Metro Phoenix is an international cornucopia for food lovers. From Peru to Vietnam, Italy to Mexico, our restaurants allow us to take a virtual tour of the world's cuisine without ever straying too far from the 101. Here are five ethnic restaurants that you may want to try real soon.
Tea Light Cafe
7000 East Mayo Boulevard #1084
The Valley has a surprisingly robust constellation of Vietnamese restaurants. One gem is Tea Light Cafe, not far from the Scottsdale Road exit off of Highway 101. This long nook of a restaurant with low light and modest tables is a small place with a lot of regulars that cooks just a few foods, and cooks them well. Cold noodles. Rice plates. Salads. Pho. Pho options are beef, chicken, vegetable, and shrimp. A bowl of shrimp pho is light, the elements thoughtful, the flavors dialed down, the low volume befitting the fragrant nature of the tiny shrimp buoyed to the clear surface of the broth. A plate of optional add-ons comes on the side. Bean sprouts. Lime wedge. Basil. Jalapenos. Tea Light also offers a saucer of peppered lemon juice. This adds some zip to the broth and jives with the standard cilantro, throwing the flavors off the shrimp into bracing relief.

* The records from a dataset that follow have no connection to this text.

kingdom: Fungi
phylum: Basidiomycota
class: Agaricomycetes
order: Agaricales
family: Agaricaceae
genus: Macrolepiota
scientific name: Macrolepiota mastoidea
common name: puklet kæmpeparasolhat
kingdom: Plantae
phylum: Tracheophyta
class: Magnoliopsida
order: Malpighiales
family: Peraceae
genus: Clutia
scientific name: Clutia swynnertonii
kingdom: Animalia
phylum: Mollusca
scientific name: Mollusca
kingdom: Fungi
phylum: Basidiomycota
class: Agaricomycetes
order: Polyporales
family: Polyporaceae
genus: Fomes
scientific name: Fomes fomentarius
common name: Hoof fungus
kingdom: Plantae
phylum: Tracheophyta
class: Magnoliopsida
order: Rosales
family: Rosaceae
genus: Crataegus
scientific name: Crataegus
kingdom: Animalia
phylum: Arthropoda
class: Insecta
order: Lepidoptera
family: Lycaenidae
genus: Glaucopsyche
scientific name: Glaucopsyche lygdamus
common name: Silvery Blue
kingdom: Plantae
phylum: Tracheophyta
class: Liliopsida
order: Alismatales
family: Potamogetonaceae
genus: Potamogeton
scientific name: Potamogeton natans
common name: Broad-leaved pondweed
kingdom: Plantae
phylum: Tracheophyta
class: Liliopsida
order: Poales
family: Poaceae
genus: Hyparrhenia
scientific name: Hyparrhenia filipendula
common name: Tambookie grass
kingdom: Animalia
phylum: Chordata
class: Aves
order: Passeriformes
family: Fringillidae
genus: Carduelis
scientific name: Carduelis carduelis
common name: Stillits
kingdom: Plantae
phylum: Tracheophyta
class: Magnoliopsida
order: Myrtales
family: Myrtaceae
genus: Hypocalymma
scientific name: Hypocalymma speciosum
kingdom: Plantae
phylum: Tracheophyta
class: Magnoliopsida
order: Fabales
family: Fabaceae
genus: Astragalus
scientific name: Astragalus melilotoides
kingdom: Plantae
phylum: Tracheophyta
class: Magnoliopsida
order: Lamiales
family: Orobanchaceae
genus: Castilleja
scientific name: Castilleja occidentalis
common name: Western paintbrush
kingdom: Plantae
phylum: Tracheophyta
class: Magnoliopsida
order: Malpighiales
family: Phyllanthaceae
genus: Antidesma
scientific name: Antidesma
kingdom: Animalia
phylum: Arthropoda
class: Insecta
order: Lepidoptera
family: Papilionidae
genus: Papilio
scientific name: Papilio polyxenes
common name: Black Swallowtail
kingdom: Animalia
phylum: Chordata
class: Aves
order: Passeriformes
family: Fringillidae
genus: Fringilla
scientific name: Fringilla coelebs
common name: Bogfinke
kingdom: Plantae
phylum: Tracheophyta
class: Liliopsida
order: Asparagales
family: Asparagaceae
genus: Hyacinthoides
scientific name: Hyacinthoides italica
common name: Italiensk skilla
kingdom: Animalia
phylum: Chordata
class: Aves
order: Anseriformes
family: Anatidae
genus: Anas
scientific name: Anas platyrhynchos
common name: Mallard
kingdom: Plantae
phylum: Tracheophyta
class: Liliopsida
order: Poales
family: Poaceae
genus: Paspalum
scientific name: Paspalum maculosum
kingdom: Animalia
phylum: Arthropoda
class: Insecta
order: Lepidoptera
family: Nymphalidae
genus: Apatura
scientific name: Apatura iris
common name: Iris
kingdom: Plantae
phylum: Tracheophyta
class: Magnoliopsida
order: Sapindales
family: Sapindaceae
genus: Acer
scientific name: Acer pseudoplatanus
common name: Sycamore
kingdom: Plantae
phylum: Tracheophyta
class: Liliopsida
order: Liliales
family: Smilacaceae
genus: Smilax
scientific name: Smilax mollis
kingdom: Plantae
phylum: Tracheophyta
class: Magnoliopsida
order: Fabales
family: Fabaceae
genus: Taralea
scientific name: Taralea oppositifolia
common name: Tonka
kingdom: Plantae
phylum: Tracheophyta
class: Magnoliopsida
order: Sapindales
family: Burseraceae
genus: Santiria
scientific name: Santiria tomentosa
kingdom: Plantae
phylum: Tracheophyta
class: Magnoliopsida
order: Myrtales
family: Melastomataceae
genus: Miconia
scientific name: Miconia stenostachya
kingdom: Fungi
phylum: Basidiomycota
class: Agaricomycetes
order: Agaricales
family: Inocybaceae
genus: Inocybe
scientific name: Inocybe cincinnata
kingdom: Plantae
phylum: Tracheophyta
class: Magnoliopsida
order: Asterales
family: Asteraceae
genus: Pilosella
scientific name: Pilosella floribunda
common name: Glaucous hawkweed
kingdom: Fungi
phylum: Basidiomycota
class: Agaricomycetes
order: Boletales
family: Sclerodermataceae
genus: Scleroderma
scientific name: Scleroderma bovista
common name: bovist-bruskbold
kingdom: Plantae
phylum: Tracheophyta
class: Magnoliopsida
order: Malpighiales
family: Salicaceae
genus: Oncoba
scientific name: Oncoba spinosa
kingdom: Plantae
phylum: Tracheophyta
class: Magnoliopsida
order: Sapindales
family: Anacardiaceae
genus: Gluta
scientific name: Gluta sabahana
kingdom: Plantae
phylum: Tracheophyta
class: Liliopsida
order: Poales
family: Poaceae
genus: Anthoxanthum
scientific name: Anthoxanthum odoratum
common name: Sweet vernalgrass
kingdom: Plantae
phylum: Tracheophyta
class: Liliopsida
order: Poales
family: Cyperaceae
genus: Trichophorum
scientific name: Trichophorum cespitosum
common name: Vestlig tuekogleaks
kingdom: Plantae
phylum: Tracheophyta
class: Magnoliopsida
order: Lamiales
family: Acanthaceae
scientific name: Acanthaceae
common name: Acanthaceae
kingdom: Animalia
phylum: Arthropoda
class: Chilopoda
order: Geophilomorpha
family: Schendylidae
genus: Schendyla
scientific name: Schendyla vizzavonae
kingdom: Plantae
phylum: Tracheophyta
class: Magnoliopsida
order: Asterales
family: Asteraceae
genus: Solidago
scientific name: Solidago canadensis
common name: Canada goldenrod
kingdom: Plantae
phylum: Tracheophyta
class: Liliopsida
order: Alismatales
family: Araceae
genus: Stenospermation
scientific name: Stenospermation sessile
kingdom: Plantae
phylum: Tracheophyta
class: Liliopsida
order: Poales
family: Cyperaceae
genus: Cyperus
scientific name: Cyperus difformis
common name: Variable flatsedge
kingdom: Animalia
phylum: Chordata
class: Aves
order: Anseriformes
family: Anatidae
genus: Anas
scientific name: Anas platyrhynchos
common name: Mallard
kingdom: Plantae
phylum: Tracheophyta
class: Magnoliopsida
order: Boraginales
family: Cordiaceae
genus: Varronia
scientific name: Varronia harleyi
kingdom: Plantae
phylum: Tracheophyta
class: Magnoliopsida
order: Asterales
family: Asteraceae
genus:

1006 East Warner Road, Tempe
Ghost Ranch, the south Tempe restaurant Aaron Chamberlin opened in August, looks to bring novelty to Southwestern cuisine. Chamberlin, who masterminds four restaurants including Taco Chelo, says his newest serves food “from Baja California to Texas.” The chefs at Ghost Ranch cook enchiladas with chile Colorado. The dish speaks to how Chamberlin and his crew hope to jolt Southwestern. The tortillas are corn. The toppings are slivered. A forest of purple cabbage, onion, and radishes. Crema provides a link to the time-tested schematic of enchiladas that are all creamy, all melting. When slurping the chile, you expect a roasty haymaker. But this chile has a gentle heat that seems to respect the more elusive qualities of the rare chimayo that Chamberlin sources. This dish is just one example of the approach at Ghost Ranch, an approach geared toward airier zones of Southwestern flavor.
2605 North Seventh Street
El Chullo is an underrated Peruvian Restaurant on Seventh Street in central Phoenix. The beef heart is a $10 starter that could be a meal. An order comes with two skewers, five heart medallions per skewer, the long metal spikes projecting over their plate. Eating beef heart is tapping into dark new dimensions of flavor. The metallic undertows and low tones of funk that slumber in offal to varying degrees recast meat into something beyond what you get from skirt, plate, brisket. Eating beef heart is living. It is trying new things, leaping outside your comfort zone (or routine), pulling grilled brown sails of meat from hot skewers, leaking juice, bursting with flavor that reminds you that your food was once alive. It also provides windows: to the past, to other cultures, to things you have seen or read about in distant places. The grilled hearts at El Chullo have a rugged cattle hustler feel to them. Digging right in, despite the waitress’s cautions, is one way wake yourself up during a bland day, to look outside the window to downtown, and to see more than what is there.
6007 North 16th Street
A Bakeshop in Phoenix specializes in Sicilian pastries. Owner Andrea Tuck does much more than Sicilian pastries, including custom cakes and macarons, but has a strong bond to the island south of mainland Italy. A Bakeshop's Sicilian sweets are ricotta cookies, cheesecake, cannoli, and cassata. Cannoli shells rest empty in the display case. This is because they are filled with cream to order. That cream is sweetened ricotta on the compact side, shot through with tiny chocolate chips, and perfumed with a cool hint of cinnamon. Tuck’s two-bite ricotta cookies, smeared with vanilla icing and sprinkled, are puffy and light from use of the cheese. The cookie is barely sweet. She typically shoots for pastries “not too sweet, so people can actually finish the whole dessert.” Tuck bakes from the recipes of her great grandmother, Lilian Marchese. Marchese was from Palermo, capital of Sicily.
TEG Torta Shop
2518 North 16th Street
TEG Torta Shop (formerly Tortas el Guero), the humble but great torta hall on 16th Street, has a menu jammed with just over a dozen tortas. This is a menu with no weak links. The tortas are based on more traditional preparations (carne asada, ham and cheese, cochinita pibil) but range to a few selections you might be a little more surprised to see in a Mexican torta shop (Hawaiian and Cuban sandwiches). There is even a turkey tail torta. But the torta ahogada is a standout. “Ahogada” means drowned. It refers to the chile sauce situation, and at TEG the chile sauce is made from chile de arbol. It is spicy even for heat-seekers. Owner and manager Gustavo Lom says that his torta ahogada is a sandwich more on the traditional end. In this age of food when the new and the visually neon are drugs to many eaters, when people tend to eat with their eyes and iPhones, we could use a few more good old fashioned artful chile hurricanes.